Sorry, your question fell through a bit.

In my opinion, generating in host language is a good way to generate predictions (e.g. it is used by the brms package), the main advantage is that it gives you the most flexibility. In practice you often can’t really reuse much code when generating predictions in Stan, although I admit there is some advantage in using the same language to generate the predictions (e.g. you don’t have to worry if Python has the same parametrizations of the distributions as your model does) .

If you want to use Stan for predictions, you might want to supply the data for prediction already when fitting the model - you would have something like N_pred, group_idx_pred, observation_data_pred, group_data_pred in the data and generate one sample in generated quantities for all the observations for prediction. I am not sure if it is already supported by PyStan, but there was some work to let you rerun just the generated quantities part of a model, so you should (possibly in some future version) be able to fit the model once and then predict multiple times even when using just a single Stan model.

Personally, I think having a separate Stan model just for predictions gets you the worst of both worlds (with the only exception that you can use the same prediction code for multiple host languages).

Does that make sense?

Yes, that makes sense.
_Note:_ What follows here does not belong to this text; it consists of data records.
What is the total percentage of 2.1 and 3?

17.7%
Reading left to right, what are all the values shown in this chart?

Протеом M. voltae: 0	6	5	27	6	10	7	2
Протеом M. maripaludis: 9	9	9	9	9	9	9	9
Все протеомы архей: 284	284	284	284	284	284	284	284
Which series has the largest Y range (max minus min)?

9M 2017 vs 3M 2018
Thanks!

1 Like

are you running the standalone generated quantities method?
details are here: https://mc-stan.org/docs/2_24/cmdstan-guide/gc-intro.html
and here: https://mc-stan.org/docs/2_24/cmdstan-guide/standalone-generate-quantities.html

it’s available in CmdStanPy - https://cmdstanpy.readthedocs.io/en/latest/generate_quantities.html

superficial reaction looking at the above code is maybe there’s a more efficient way to code this loop.

1 Like

you need a PyStan later than Stan 2.20 to get faster compilation. not sure what’s available.
CmdStanPy will run with the latest Stan - 2.24.0 should be out this week - another reason to use CmdStanPy.

1 Like

Thank you! I think I figured this out by installing the latest dev version of pystan.